“While reading Cheryl Strayed’s stunning book about her arduous solo journey along the Pacific Crest Trail, I kept asking myself, What would I do if I were stripped bare of everything — money, job, community, even family and love? Thoreau once siad, ‘In wildness is the preservation of the world.’ For Strayed, it is clear that in wildness was the preservation of her soul. She reminds us, in her lyrical and courageous memoir of what it means to be fully alive, even in the face of catastrophe, physical and psychic hardship, and loss.” — Mira Bartok, author of The Memory Palace.
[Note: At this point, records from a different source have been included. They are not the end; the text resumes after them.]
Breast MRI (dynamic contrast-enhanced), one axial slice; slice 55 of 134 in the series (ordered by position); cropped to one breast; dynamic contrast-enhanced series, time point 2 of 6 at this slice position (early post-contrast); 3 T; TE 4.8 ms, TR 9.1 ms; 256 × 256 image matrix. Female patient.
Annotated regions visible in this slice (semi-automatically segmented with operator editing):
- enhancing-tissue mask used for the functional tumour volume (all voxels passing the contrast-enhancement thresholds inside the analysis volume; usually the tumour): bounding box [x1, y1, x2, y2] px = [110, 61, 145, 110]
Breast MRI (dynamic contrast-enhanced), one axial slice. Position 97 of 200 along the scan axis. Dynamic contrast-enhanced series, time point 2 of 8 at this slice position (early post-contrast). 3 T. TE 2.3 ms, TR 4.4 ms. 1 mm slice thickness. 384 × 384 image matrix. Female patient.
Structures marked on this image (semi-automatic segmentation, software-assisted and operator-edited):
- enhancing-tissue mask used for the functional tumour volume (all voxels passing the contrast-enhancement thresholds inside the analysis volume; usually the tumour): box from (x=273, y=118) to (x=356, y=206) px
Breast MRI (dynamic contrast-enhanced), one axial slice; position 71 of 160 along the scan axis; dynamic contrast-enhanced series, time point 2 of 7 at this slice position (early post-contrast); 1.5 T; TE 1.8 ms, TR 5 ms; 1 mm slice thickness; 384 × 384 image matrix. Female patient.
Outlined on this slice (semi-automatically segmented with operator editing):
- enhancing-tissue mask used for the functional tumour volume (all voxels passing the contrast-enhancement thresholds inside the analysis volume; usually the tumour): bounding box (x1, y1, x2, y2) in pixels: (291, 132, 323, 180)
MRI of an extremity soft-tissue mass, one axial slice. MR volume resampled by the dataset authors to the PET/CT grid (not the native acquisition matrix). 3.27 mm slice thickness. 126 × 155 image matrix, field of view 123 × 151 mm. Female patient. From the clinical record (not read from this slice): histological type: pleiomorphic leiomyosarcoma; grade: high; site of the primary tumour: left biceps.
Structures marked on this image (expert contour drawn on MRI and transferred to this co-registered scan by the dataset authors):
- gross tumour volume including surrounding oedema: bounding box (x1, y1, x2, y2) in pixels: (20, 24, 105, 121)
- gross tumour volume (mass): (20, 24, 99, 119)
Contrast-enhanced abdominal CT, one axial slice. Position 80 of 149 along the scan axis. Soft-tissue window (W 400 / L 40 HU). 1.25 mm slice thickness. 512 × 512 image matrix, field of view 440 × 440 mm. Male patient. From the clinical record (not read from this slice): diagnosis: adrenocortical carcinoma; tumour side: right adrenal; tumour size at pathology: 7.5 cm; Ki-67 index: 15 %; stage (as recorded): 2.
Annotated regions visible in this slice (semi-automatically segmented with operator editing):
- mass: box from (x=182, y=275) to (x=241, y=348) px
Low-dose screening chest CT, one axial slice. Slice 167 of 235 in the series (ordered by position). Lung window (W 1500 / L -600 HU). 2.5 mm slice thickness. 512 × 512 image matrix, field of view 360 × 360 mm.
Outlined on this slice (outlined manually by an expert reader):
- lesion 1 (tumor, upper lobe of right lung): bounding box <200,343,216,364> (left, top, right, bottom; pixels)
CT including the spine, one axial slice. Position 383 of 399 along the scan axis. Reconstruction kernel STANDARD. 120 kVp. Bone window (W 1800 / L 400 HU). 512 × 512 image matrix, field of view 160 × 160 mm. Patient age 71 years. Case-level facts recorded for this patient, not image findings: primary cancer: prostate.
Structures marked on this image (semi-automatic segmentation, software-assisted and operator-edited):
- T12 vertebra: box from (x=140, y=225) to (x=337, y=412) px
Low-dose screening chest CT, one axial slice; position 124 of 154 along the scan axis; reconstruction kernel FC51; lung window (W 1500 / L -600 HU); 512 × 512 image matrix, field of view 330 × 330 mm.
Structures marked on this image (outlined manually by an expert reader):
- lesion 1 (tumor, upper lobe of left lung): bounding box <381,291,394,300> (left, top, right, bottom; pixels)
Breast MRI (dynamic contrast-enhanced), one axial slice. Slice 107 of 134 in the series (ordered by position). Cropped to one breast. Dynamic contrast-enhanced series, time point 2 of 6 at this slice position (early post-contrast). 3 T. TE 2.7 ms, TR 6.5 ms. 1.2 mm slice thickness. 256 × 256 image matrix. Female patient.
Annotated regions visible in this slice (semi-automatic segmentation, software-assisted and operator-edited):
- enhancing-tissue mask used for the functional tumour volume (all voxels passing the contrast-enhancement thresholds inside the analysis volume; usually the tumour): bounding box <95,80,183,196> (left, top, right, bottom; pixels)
In the wake of her mother’s death, and the further tumult of a life suddenly adrift, Cheryl Strayed challenged herself to hike eleven-hundred miles of the Pacific Crest Trail, from the Mojave Desert to Washington State. And to hike that route alone.
The life-changing terrors and pleasures of that trek are told in Cheryl Strayed’s beautifully written and incredibly honest new book Wild: From Lost to Found on the Pacific Crest Trail.
Here’s more from the author herself:
Here’s one of our favorite passages from Cheryl Strayed’s Wild. In the middle of the night, two trails cross, somewhere along the Pacific Crest Trail:
“I woke two hours later with the vaguely pleasant sensation that tiny cool hands were gently patting me. They were on my bare legs and arms and face and in my hair, on my feet and throat and hands. I could feel their cool weight through my T-shirt on my chest and belly. ‘Hmm.’ I moaned, turning slightly before I opened my eyes and a series of facts came to me in slow motion.
There was the fact of the moon and the fact that I was sleeping out in the open on my tarp.
There was the fact that I had woken because it seemed like small cool hands were gently patting me and the fact that small cool hands were gently patting me.
And then there was the final fact of all, which was a fact more monumental than even the moon: the fact that those small cool hands were not hands, but hundreds of small cool black frogs.
Small cool slimy black frogs jumping all over me.
Each one was the approximate size of a potato chip. They were an amphibious army, a damp smooth-skinned militia, a great web-footed migration, and I was in their path as they hopped, scrambled, leapt, and hurled their tiny, pudgy, bent-legged bodies from the reservoir and onto the scrim of dirt that they no doubt considered their private beach.”
Unexpected encounters are the mileposts of all the trails we hike. Here’s three more trailside readers — excellent companions for Cheryl Strayed’s Wild:
In the Sierra: Mountain Writings by Kenneth Rexroth. Kim Stanley Robinson has edited this fine collection of Rexroth’s (1905-1982) prose and poetry, set in the High Sierra. Robinson describes Rexroth’s tumultous San Francisco life: “Rexroth always had an enduring island of calm, located on the other side of the state: the Sierra Nevada of California.” Also pictured above: For more adventures, and lessons learned along the trail, the Land Library recommends a wonderful two-volume set: The Pacific Crest Trailside Reader (California, Oregon & Washington). Both books feature “boot-tested stories” spun by real PCT hikers, along with selections from well-known wanderers such as John Muir, Mark Twain, Mary Austin, Wallace Stegner, Barry Lopez, William O. Douglas, and Jack Kerouac, among others.